When you feel yourself getting into this rut and perhaps beating yourself up a little bit for feeling like you’re not making good progress, just remember: don’t dwell on past mistakes. What matters is living mindfully and making the right decision in this moment. Instead of getting angry or frustrated when you perform a compulsion, just remind yourself: what happened in the past has already happened. I cannot change it. All I can do is choose the next action I can take. You can either choose to perform more compulsions, or you can choose to live mindfully and with acceptance instead. There is absolutely no value in beating yourself up over previous mistakes or for performing compulsions; instead, gently remind yourself to stay mindfully focused and take valued action. Because ultimately, OCD recovery is about choosing to do the right behavior now (refusing compulsions, living mindfully), and then making that same choice again when an uncertainty or intrusive thought pops up, and then making that choice again, and then again, and again… And once you consistently choose the right behavior (mindfulness, acceptance) over the wrong behavior (compulsions), you gradually re-train your brain to naturally respond in this manner which will eventually break OCD’s hold over you.
If I had to summarize today’s blog post, it would be this:
OCD recovery is all about CHOOSING to live mindfully and with acceptance.
Ruminating on the past adds no value and won’t change anything. Mindfulness is all about choosing to focus your time and energy on what matters now - the present moment.

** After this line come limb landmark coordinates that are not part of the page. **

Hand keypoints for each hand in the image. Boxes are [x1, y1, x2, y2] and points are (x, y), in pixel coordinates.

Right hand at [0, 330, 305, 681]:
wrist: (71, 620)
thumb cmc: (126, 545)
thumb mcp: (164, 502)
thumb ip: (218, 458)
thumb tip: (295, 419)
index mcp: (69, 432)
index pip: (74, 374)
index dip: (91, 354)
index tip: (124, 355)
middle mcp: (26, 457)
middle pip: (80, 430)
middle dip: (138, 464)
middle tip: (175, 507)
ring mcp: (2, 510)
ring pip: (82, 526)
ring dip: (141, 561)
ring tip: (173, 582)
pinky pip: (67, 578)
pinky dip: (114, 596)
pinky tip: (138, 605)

OCD recovery is damn hard, and not a linear progression. You will have good days and bad days. As you can see from my recovery chart, there will be ups and downs. The important thing is to be kind to yourself, and when you inevitably slip up, instead of getting frustrated or dwelling on your mistake, simply choose to move on and make the right decision in the present moment. What happened in the past doesn’t matter - what matters is making the right choice now.

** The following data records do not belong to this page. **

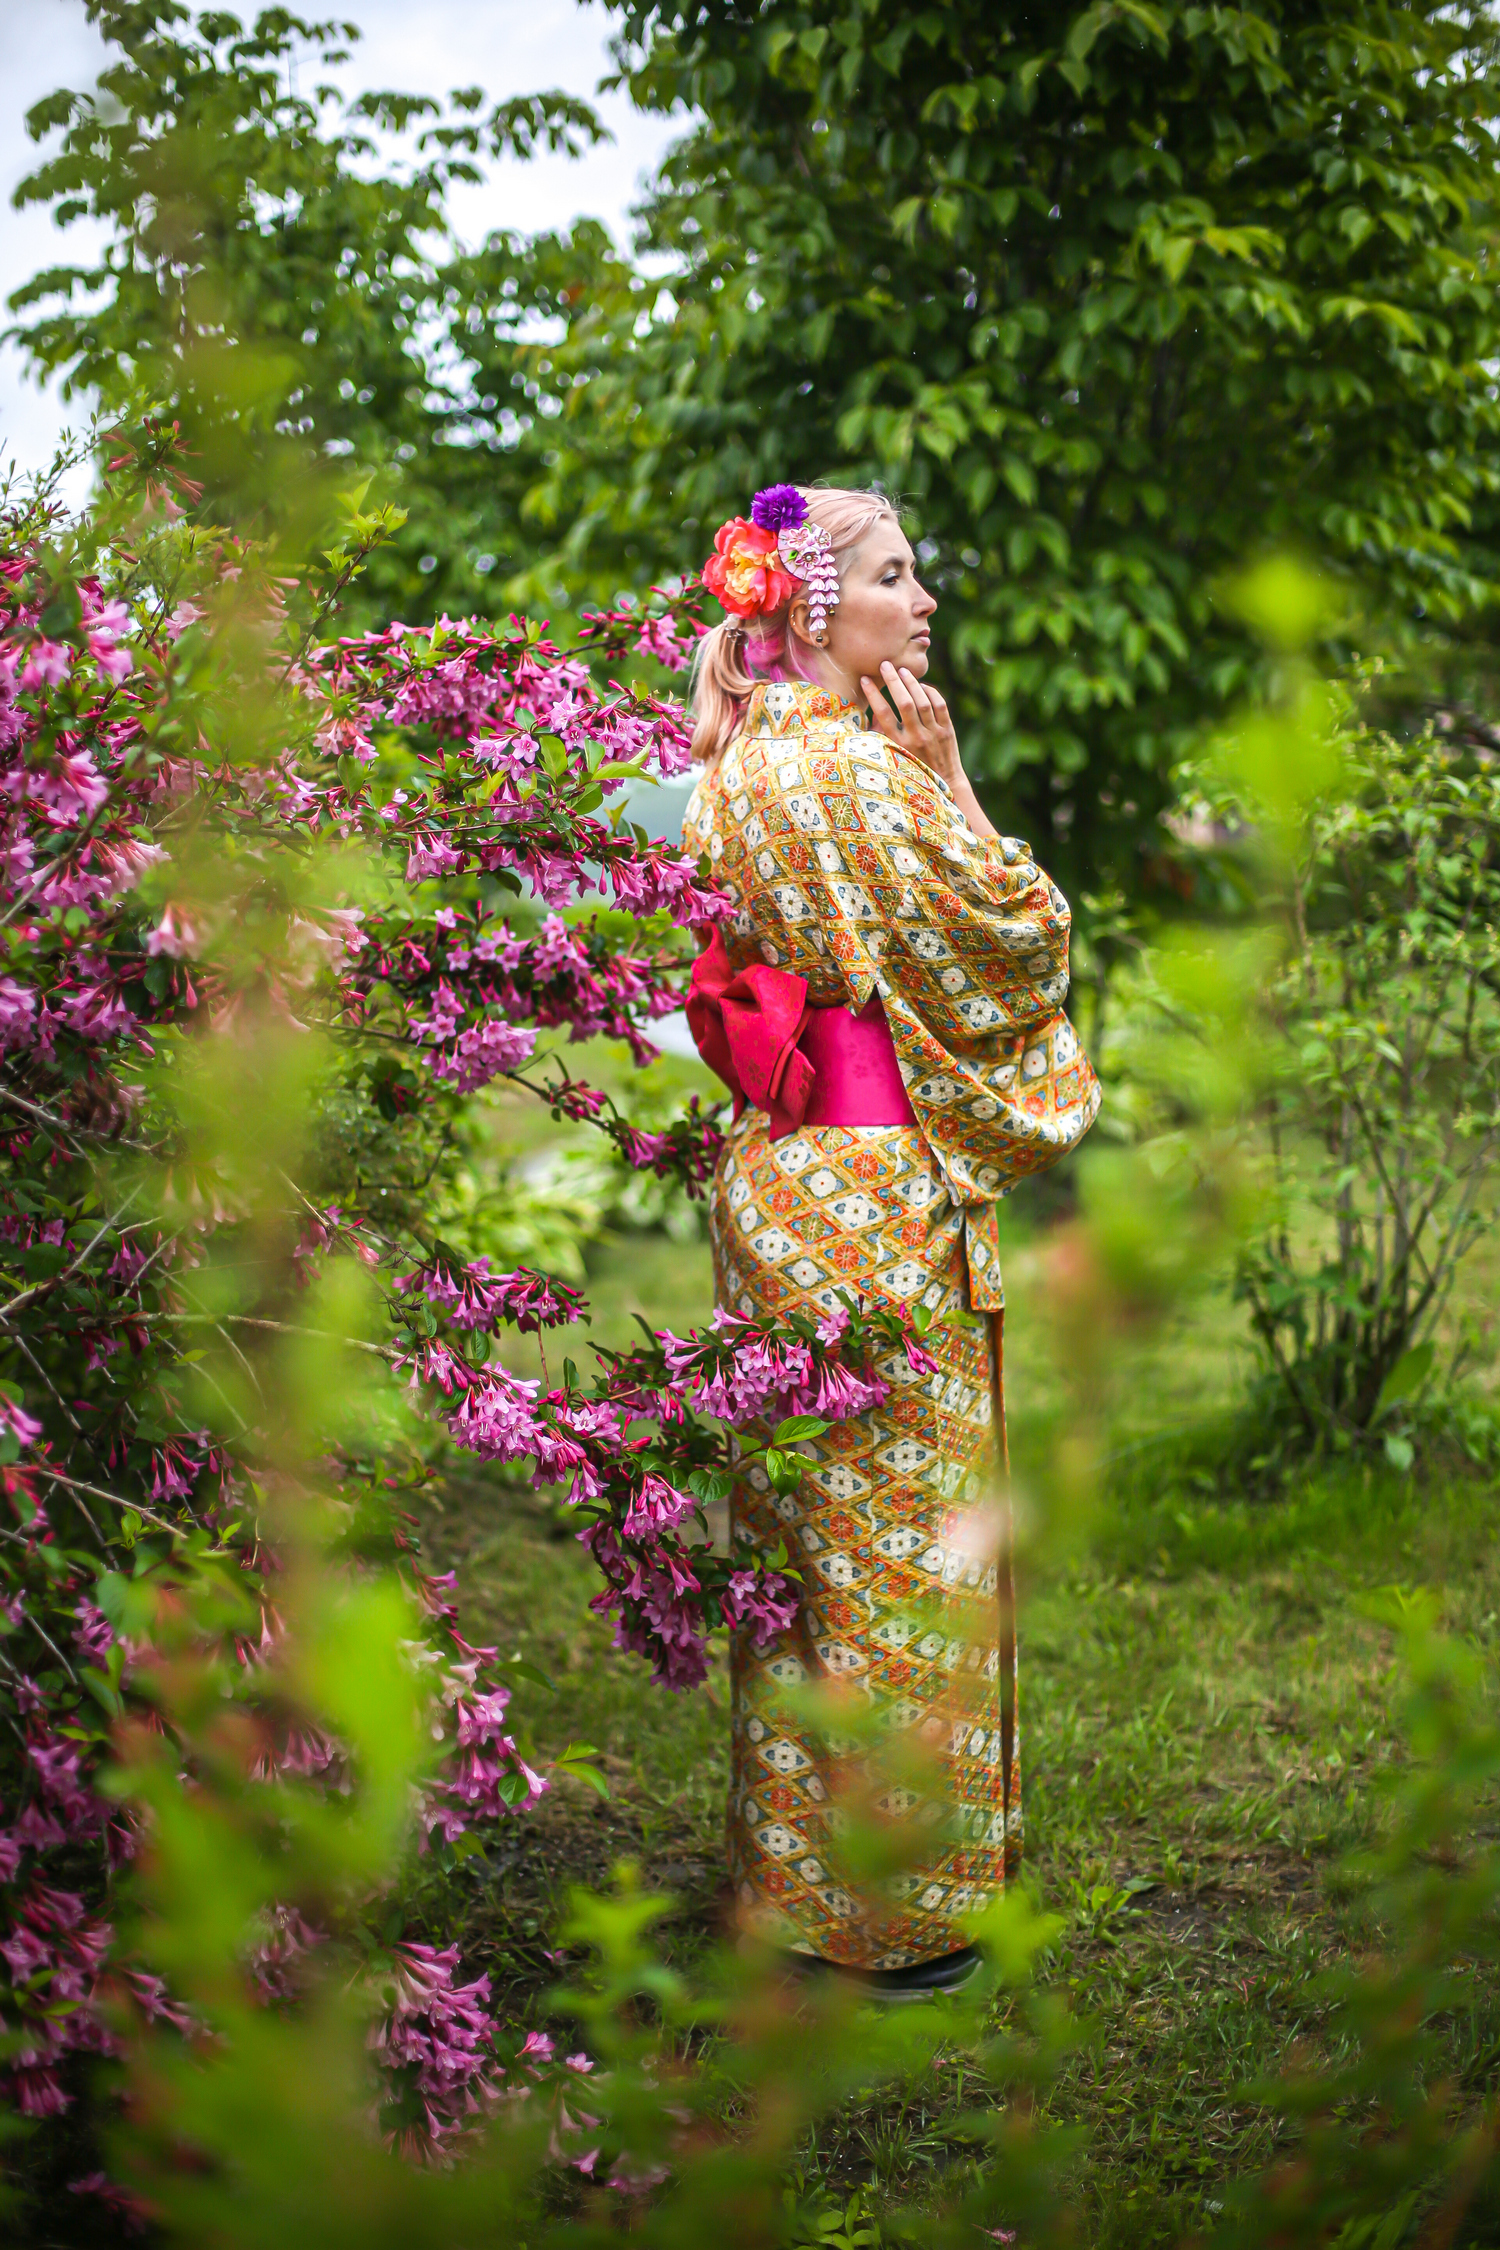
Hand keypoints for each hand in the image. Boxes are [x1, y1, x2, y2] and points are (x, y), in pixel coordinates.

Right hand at [860, 661, 997, 841]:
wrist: (944, 783)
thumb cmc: (913, 769)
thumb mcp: (893, 756)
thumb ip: (883, 737)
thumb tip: (870, 716)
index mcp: (899, 745)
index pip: (883, 714)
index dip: (873, 695)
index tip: (865, 680)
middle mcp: (916, 738)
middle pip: (904, 703)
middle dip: (893, 681)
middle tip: (884, 665)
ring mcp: (934, 733)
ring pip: (923, 701)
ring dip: (911, 683)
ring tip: (902, 671)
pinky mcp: (948, 730)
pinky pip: (940, 705)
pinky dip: (931, 692)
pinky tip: (921, 685)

I hope this post is useful to my readers, because this is something that I struggled with during my own recovery journey, and something which I had to learn through trial and error. And even today I am still practicing mindfulness and acceptance, because you can ALWAYS get stronger and better at these skills regardless of where you’re at in your mental health journey, and these skills will definitely be able to help you throughout a wide variety of situations in real life, OCD related or not. So keep on practicing mindfulness and acceptance, and CHOOSE to live in the present moment, not in the past!